(Beginning of Extracted text)

Straight to the point
LGPD applies to WhatsApp customer support because a customer’s name, phone number, and conversations are personal data. For a small business, the basics are: collect only what you use, make clear what it is for, store it somewhere secure with controlled access, and delete it when you no longer need it. You do not have to become a lawyer. You need common sense with the data and an organized place for it, instead of each agent’s personal phone.
This text is a general explanation, not legal advice. For specific cases, consult a professional.
What LGPD is, in one sentence
The LGPD (Lei Geral de Proteção de Dados, Law 13.709/2018) is Brazil’s rule for how companies may collect, use, and store personal data. If you serve customers and store a name, phone number, address, or conversation history, you handle personal data and LGPD applies to you, even as a small business.
Why this matters on WhatsApp
On WhatsApp, personal data shows up all the time: the customer’s number, name, delivery address, sometimes an ID number or a photo of a document. When all of that is scattered across each agent’s personal phone, you have two problems at once: it is hard to comply with LGPD and it is easy to lose the data (or have it leak) when someone changes phones or leaves the team. Organizing your support is also the first step toward privacy.
The basics that fit a small business
You do not need a legal department. You need a few habits:
- Collect only what you need. Ask for the data you actually use to serve the customer. Do not keep a document “just in case” if you do not need it.
- Make clear what it is for. Tell the customer why you are asking for the data and how you will use it. Transparency is the foundation of the law.
- Have a legal basis. In most support, the data is used to do what the customer asked for (the order, the quote). To send promotions later, consent is usually the path.
- Store it securely with controlled access. Data should sit where only the people who need it can access it, not in every phone’s camera roll.
- Delete it when you no longer need it. Data kept forever is risk kept forever. Decide what makes sense to keep.
- Respect the customer’s requests. They can ask for access, correction, or deletion of their data. Have a way to handle that.

(End of Extracted text)

* [Task list]
**a.** According to the LGPD guide, what is the law's full name and number?
**b.** Extend the LGPD guide for WhatsApp support, picking up after its last sentence.

(Beginning of Material supplied)

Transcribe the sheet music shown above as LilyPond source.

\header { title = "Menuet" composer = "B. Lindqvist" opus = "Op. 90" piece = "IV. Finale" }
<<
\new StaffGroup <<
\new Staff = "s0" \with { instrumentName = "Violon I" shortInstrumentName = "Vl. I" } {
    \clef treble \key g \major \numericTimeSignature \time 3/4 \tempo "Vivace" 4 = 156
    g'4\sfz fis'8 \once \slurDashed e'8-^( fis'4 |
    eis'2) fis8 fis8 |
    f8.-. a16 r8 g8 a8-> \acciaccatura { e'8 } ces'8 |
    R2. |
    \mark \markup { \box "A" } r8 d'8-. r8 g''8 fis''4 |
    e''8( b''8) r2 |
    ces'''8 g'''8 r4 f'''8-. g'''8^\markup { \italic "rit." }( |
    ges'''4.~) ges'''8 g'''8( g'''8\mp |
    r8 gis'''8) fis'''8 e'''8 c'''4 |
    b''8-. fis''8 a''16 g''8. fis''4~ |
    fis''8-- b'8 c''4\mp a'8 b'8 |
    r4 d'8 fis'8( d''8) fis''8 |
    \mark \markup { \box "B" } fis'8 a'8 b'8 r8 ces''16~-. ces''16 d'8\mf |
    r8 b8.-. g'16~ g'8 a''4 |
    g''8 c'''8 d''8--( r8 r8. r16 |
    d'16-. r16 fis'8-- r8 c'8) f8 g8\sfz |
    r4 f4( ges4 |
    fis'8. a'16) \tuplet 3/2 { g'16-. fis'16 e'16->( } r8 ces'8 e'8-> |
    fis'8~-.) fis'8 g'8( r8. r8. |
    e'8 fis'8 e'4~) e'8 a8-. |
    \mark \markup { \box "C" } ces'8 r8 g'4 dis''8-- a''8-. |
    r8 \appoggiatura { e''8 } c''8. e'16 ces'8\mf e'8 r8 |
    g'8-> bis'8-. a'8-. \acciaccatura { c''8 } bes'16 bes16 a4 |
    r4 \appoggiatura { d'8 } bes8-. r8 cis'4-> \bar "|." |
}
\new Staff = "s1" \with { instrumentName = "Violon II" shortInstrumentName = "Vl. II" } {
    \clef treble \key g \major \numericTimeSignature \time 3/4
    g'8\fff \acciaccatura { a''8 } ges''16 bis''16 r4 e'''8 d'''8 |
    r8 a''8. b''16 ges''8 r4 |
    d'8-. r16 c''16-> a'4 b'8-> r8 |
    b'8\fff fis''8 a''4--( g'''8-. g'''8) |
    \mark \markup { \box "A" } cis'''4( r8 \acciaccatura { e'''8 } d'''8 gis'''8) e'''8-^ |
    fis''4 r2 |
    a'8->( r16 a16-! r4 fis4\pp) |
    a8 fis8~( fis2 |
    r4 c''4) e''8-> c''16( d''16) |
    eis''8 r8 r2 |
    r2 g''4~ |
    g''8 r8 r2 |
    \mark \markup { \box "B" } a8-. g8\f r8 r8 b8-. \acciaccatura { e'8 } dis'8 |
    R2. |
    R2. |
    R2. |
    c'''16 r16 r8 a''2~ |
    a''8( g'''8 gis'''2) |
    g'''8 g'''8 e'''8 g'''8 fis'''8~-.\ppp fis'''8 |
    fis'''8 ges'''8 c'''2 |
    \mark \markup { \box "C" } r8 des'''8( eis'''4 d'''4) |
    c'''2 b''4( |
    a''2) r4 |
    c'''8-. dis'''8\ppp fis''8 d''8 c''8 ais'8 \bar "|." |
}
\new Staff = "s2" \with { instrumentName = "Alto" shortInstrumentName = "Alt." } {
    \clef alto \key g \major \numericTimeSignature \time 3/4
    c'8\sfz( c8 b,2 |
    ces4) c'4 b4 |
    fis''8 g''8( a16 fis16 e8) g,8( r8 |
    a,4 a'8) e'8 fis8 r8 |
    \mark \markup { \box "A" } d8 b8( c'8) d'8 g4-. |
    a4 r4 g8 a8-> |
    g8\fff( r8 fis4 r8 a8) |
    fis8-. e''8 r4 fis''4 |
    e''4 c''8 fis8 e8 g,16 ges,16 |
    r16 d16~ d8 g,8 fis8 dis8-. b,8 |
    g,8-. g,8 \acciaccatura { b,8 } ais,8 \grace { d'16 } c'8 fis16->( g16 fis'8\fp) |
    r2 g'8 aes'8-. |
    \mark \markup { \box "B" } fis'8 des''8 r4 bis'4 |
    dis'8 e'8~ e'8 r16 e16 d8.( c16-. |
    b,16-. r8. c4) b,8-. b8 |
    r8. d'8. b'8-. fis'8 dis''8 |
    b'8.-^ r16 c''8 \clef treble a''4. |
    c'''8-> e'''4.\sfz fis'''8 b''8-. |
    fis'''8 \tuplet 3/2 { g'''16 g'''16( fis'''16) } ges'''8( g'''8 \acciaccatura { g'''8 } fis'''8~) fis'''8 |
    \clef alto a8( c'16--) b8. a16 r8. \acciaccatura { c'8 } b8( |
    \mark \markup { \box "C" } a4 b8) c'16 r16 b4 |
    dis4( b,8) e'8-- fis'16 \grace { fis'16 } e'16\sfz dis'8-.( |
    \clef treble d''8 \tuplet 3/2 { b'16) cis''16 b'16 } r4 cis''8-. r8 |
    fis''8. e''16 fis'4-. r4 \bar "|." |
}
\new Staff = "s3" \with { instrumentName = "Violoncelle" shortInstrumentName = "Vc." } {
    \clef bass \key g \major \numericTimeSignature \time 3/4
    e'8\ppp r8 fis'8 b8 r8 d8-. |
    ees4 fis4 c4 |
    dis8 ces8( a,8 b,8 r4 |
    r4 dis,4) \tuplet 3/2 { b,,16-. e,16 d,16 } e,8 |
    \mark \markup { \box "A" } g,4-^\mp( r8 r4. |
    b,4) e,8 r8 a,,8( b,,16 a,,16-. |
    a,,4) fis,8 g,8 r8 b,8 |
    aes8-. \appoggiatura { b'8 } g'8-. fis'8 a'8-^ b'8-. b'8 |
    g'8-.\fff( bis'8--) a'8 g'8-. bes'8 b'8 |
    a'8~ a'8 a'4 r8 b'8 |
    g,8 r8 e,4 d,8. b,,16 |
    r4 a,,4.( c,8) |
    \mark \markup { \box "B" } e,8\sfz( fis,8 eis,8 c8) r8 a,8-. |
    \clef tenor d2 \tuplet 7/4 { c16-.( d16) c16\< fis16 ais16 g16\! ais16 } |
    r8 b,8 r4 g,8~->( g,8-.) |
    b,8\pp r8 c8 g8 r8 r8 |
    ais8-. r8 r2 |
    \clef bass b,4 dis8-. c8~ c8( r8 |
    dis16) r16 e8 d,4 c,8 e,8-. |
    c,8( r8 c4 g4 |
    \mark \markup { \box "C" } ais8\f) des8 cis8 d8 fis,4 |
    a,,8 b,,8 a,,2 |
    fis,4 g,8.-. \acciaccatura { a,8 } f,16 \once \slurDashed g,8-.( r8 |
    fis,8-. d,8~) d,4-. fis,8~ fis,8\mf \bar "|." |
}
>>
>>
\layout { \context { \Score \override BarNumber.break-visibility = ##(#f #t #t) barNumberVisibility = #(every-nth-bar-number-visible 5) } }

(End of Material supplied)

* [Answers for each item]
**a.** Lei Geral de Proteção de Dados, Law 13.709/2018.

**b.**
Consent without overcomplicating
Consent is the customer’s permission to use their data for a specific purpose, and it must be freely given, clear, and informed. In practice, day to day:
- To serve a request the customer made, you usually do not need separate consent: they came to you for that.
- To send a promotion, news, or a marketing follow-up later, ask permission in a simple way and record that they agreed. A “may I let you know when we have news?” with their reply saved is already a start.
- The customer can withdraw consent whenever they want. Make that easy, rather than hard.
Where getting organized becomes protection
Most of the privacy risk in a small business does not come from bad intent, it comes from mess: conversations on the phone of someone who left, data copied in three places, no one knowing who has access to what. When support sits in an organized inbox, with history in the business and controlled access, complying with LGPD becomes much closer to natural. It is the opposite of the scenario we describe in how to stop losing sales on WhatsApp, where everything lives on one person’s phone.
It is part of what Briva does: keeping conversations and customer data in one place, within the business, instead of scattered across personal devices. See it on the home page.
Frequently asked questions
Does LGPD apply to a small business or only a large one? It applies to anyone who handles personal data, from a sole trader to a large company. Size changes what is reasonable to expect in terms of structure, not the obligation to look after the data.
Can I keep customer conversations on my personal WhatsApp? It may happen at first, but it is the highest-risk scenario: the data sits on one person’s device, with no access control, and is easily lost or leaked. The ideal is to keep it in a place owned by the business.
Do I need a huge consent form? No. Consent must be clear and informed, not long. For marketing, a simple request and a recorded reply handle most everyday cases.
A customer asked to delete their data. Am I required to? As a rule, yes, respecting legal exceptions (such as keeping what the law requires for a set period). That is why having data organized in one place helps: you can locate it and handle the request.